Binlerce serf, mahkum, işçi ve emekçi son derece zor
koşullarda çalışmış burada; hastalıklarla, açlıkla ve yetersiz araç gereçle
mücadele ederek. Yüzlerce kişi ise hayatını kaybetmiş inşaat sırasında. Şair ve
tarihçi Nikolay Karamzin 1811’de “Petersburg gözyaşı üzerine kuruldu” diye
yazmış.
Petro’nun Batılaşma ve modernleşme tutkusu St. Petersburg
temelinde vücut buluyor bir bakıma. Rusya’nın Avrupa’ya açılan penceresi olarak
bakılıyor. Petro Versay gibi Avrupa saraylarından etkilenerek şehrin biraz
dışında imparator ikameti olarak kullanılacak Peterhof’u inşa ettiriyor. Bu
inşaat 1714’de başlıyor ve 11 yıl sürüyor.
Moskova'nın kaotik, organik yapısına bir panzehir aramak
isteyen Petro, yeni şehri için üç ana kural koyuyor: binalar, yüzleri bir
“kırmızı çizgi” boyunca yan yana inşa edilmeli; sokaklar düz olmalı ve her şey
taştan yapılmalı.
İlk kuruluş yıllarındaki yalın ve ağırbaşlı mimari anlayışı
zamanla değişerek, 18. yüzyılın ortalarında, sert çizgiler ve zengin
süslemelerle Rus Barok tarzı egemen olmaya başlıyor.
Şehir İkinci Dünya Savaşında ilk hedeflerden biri oluyor.

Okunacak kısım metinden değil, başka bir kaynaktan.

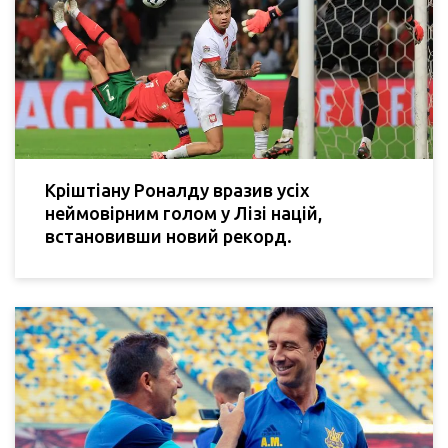
Кріштіану Роналду вразив усіх
неймовірним голом у Лізі націй,
встановивши новий рекорд.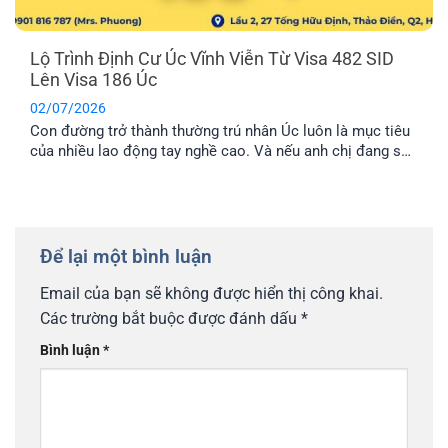
Lộ Trình Định Cư Úc Vĩnh Viễn Từ Visa 482 SID
Lên Visa 186 Úc
02/07/2026
Con đường trở thành thường trú nhân Úc luôn là mục tiêu
của nhiều lao động tay nghề cao. Và nếu anh chị đang sở
hữu visa 482 SID, anh chị đã đi được một nửa chặng
đường thành công. Bài viết này sẽ cung cấp cho anh chị lộ
trình chi tiết để chuyển đổi từ visa tạm trú này sang visa
186 Úc, mở ra cánh cửa định cư lâu dài.
Để lại một bình luận
Email của bạn sẽ không được hiển thị công khai.
Các trường bắt buộc được đánh dấu
*
Bình luận
*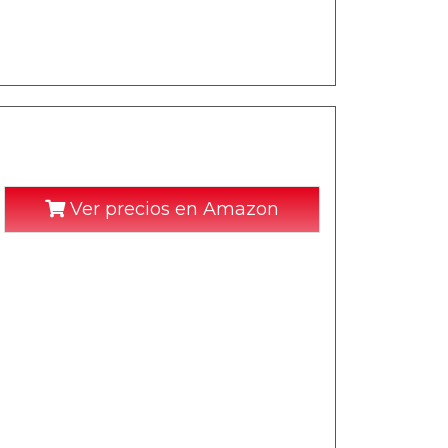
Ver precios en Amazon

Bunun üzerine sanayi tesisleri başka bölgelere taşınıyor ve büyük bir direniş
başlıyor. Leningrad Kuşatması sırasında hastalık, soğuk ve çatışmalar nedeniyle
650 bin kişi hayatını kaybediyor. Savaş sonrası tahrip olan şehirde yeniden
inşa çalışması başlatılıyor.
Kısacası St. Petersburg’a zorluk, yokluk, acı ama
adanmışlık üzerine kurulu bir şaheser demeli belki de. Dostoyevski ise “Bu
şehir dünyadaki en soyut ve planlanmış şehir” diyerek övüyor onu.